## [What to do]
Write the data out again exactly, dropping any images it holds.

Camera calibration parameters
#####

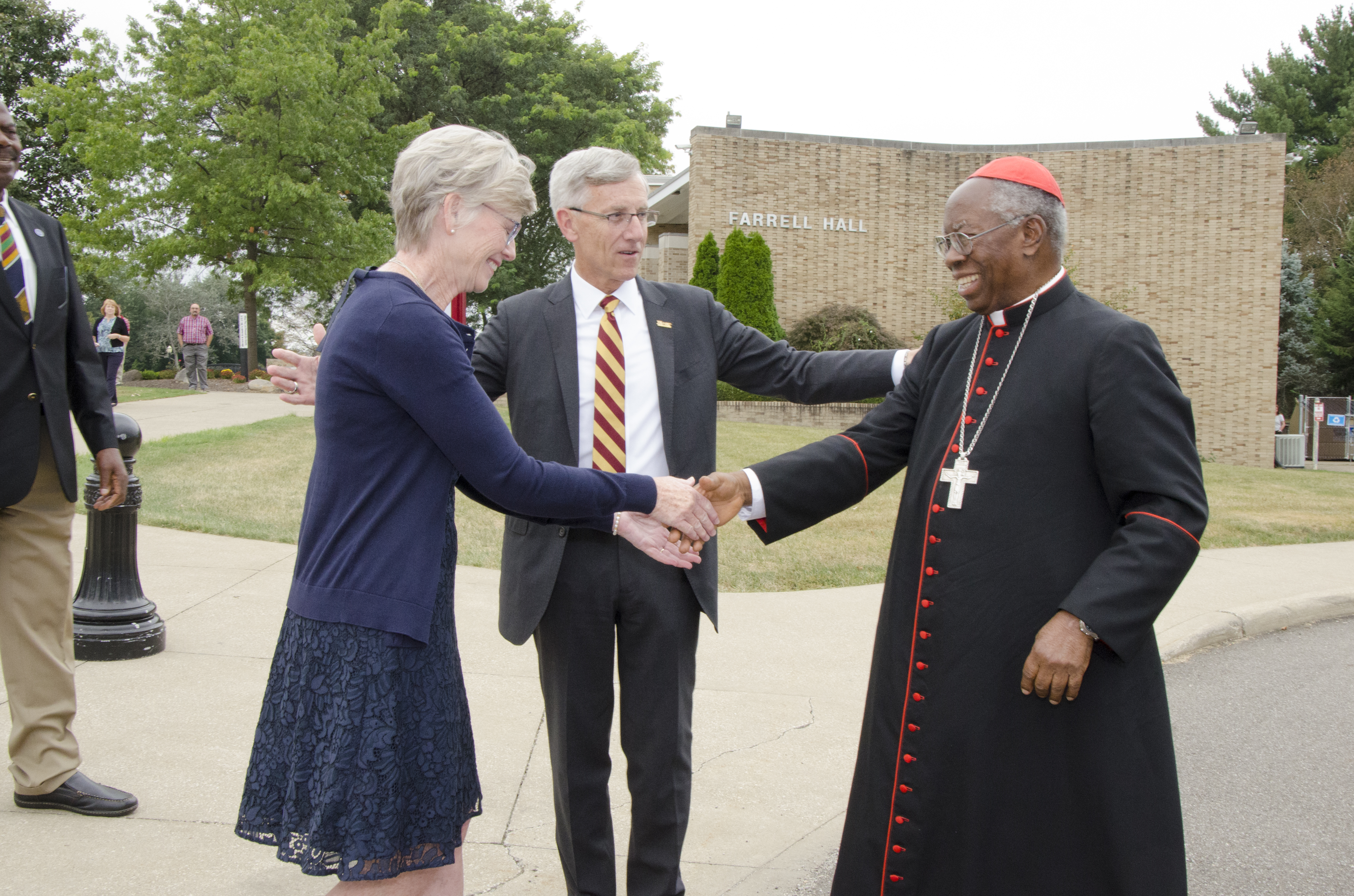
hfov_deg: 53.2
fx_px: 1351
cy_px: 448
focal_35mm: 36
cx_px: 677
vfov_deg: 36.7
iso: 2000
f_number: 13
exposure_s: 1/200
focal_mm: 24
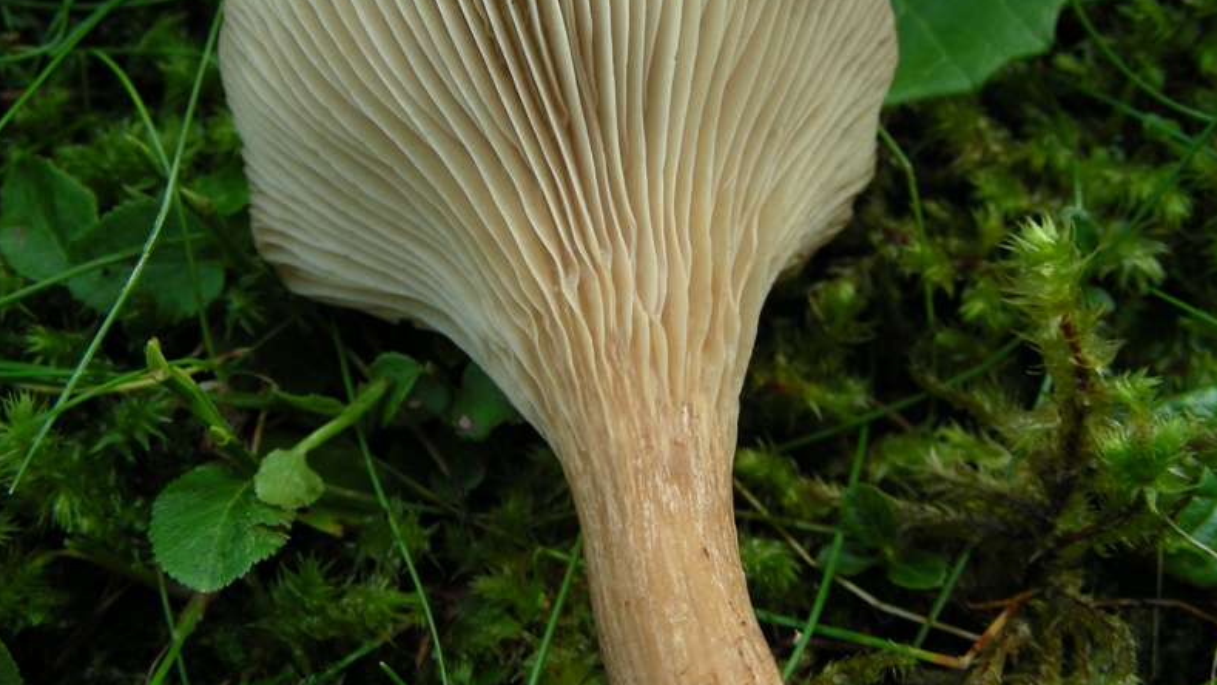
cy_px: 272
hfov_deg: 48.4
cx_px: 612
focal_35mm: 42
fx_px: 1355
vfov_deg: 28.3
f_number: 3.5
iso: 50
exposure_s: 1/35.7
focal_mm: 6.3
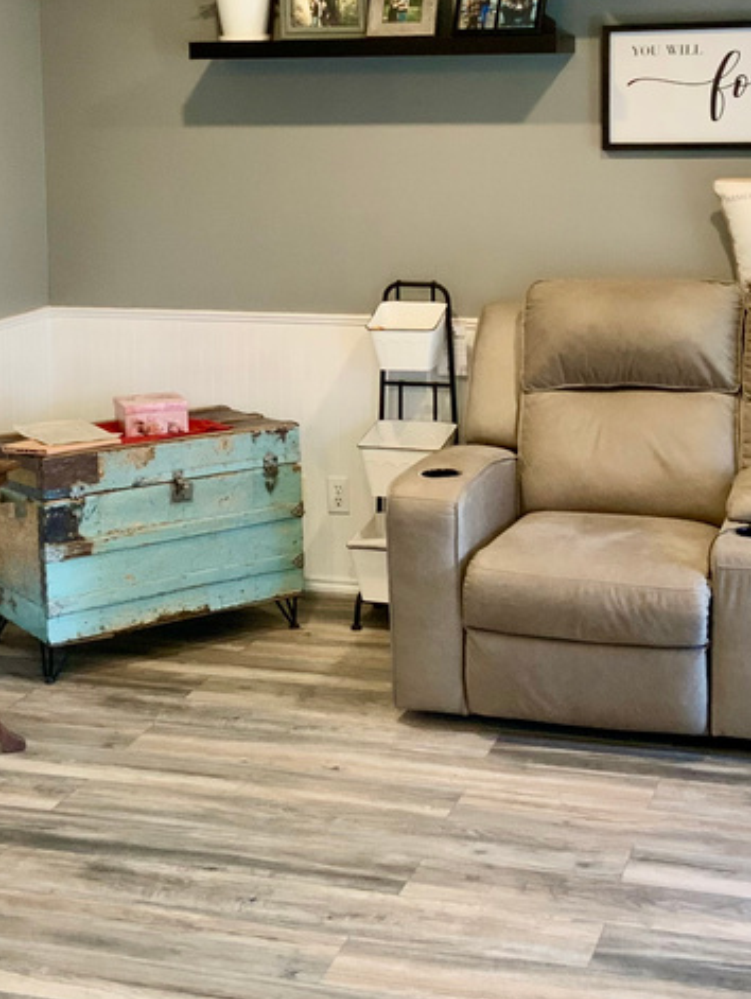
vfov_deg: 30.4
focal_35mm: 63
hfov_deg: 23.3
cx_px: 382
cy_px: 316
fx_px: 1820
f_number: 1.8
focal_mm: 3
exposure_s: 1/60
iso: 100
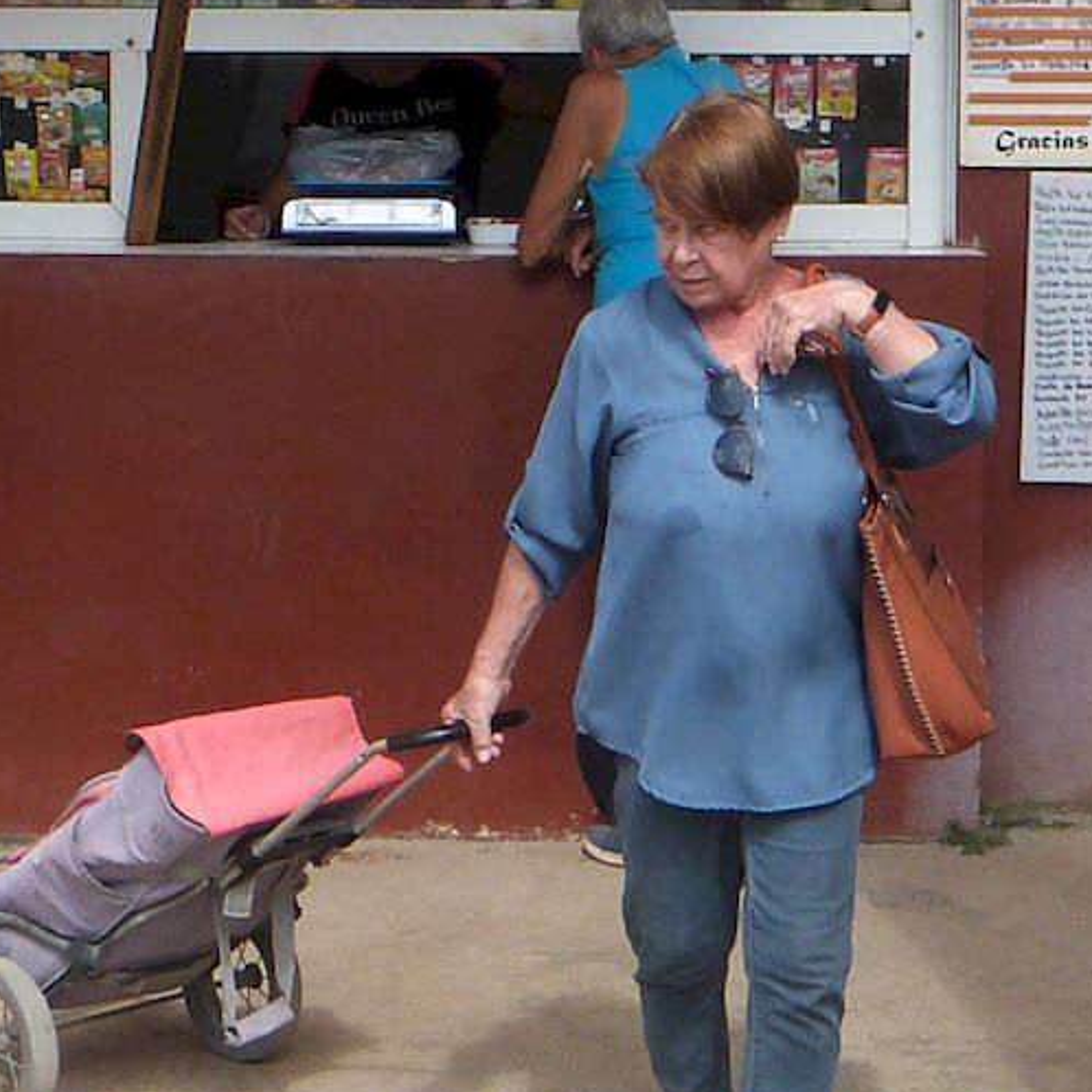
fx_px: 3176
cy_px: 236
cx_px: 531
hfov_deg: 19.5
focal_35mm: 89
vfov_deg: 19.3
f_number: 5.6
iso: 500
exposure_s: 1/250
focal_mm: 7.8
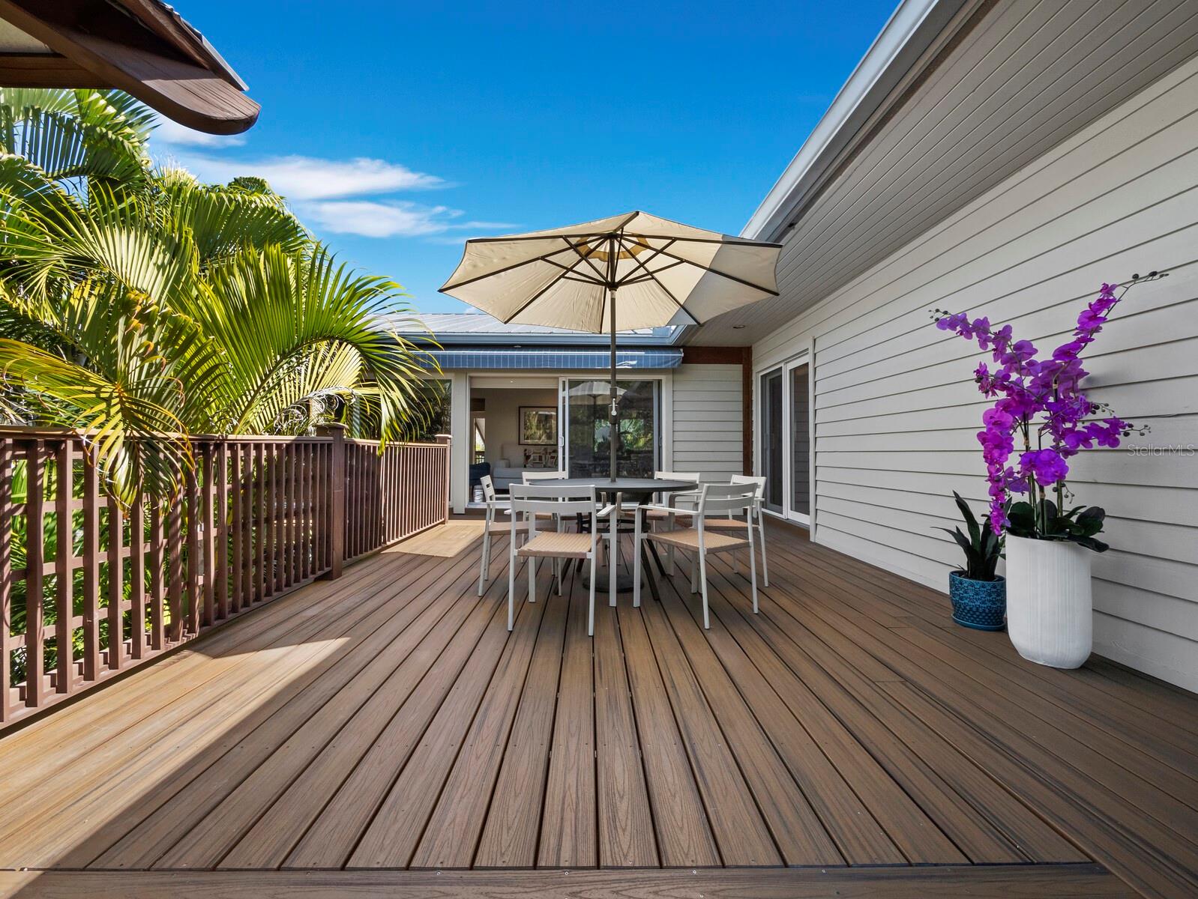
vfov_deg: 85.7
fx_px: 485
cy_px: 450
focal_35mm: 14
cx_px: 599
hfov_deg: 102.0
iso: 320
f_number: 13
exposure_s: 1/80
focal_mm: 7
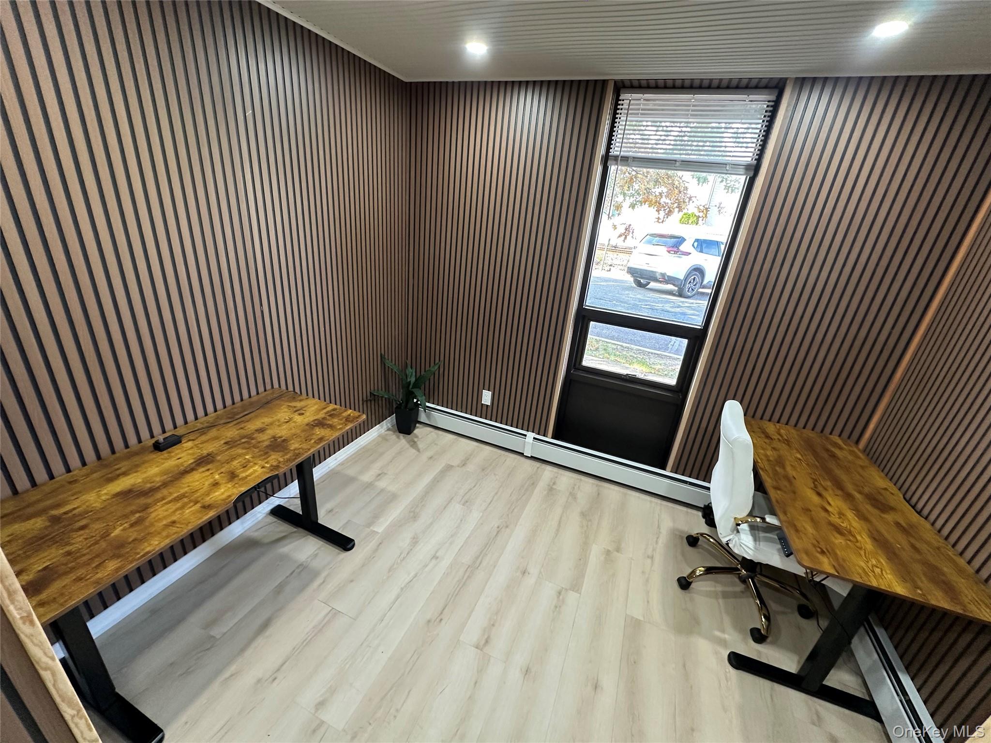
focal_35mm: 14
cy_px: 372
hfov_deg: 102.1
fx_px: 401
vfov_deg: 85.7
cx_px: 496
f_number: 2.2
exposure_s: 1/60
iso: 250
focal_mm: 2.22
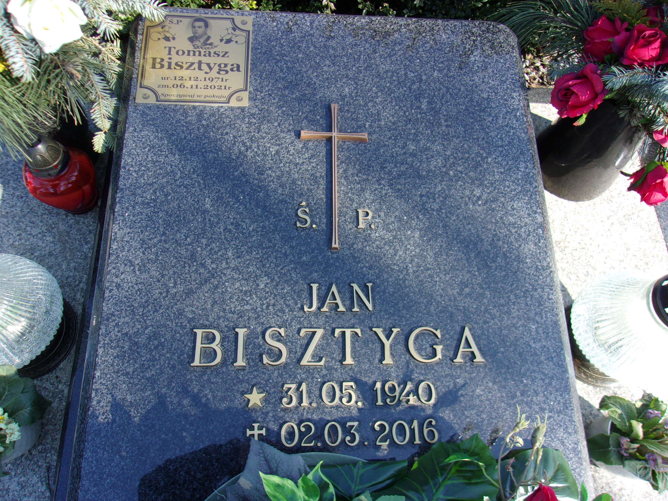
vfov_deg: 51.4
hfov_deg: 65.3
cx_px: 334
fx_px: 521
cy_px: 250
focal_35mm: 27
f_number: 3
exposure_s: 1/200
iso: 80
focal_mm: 4.9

#####

## [Solution to this exercise]
hfov_deg: 53.2
fx_px: 1351
cy_px: 448
focal_35mm: 36
cx_px: 677
vfov_deg: 36.7
iso: 2000
f_number: 13
exposure_s: 1/200
focal_mm: 24
cy_px: 272
hfov_deg: 48.4
cx_px: 612
focal_35mm: 42
fx_px: 1355
vfov_deg: 28.3
f_number: 3.5
iso: 50
exposure_s: 1/35.7
focal_mm: 6.3
vfov_deg: 30.4
focal_35mm: 63
hfov_deg: 23.3
cx_px: 382
cy_px: 316
fx_px: 1820
f_number: 1.8
focal_mm: 3
exposure_s: 1/60
iso: 100
fx_px: 3176
cy_px: 236
cx_px: 531
hfov_deg: 19.5
focal_35mm: 89
vfov_deg: 19.3
f_number: 5.6
iso: 500
exposure_s: 1/250
focal_mm: 7.8
vfov_deg: 85.7
fx_px: 485
cy_px: 450
focal_35mm: 14
cx_px: 599
hfov_deg: 102.0
iso: 320
f_number: 13
exposure_s: 1/80
focal_mm: 7
focal_35mm: 14
cy_px: 372
hfov_deg: 102.1
fx_px: 401
vfov_deg: 85.7
cx_px: 496
f_number: 2.2
exposure_s: 1/60
iso: 250
focal_mm: 2.22
vfov_deg: 51.4
hfov_deg: 65.3
cx_px: 334
fx_px: 521
cy_px: 250
focal_35mm: 27
f_number: 3
exposure_s: 1/200
iso: 80
focal_mm: 4.9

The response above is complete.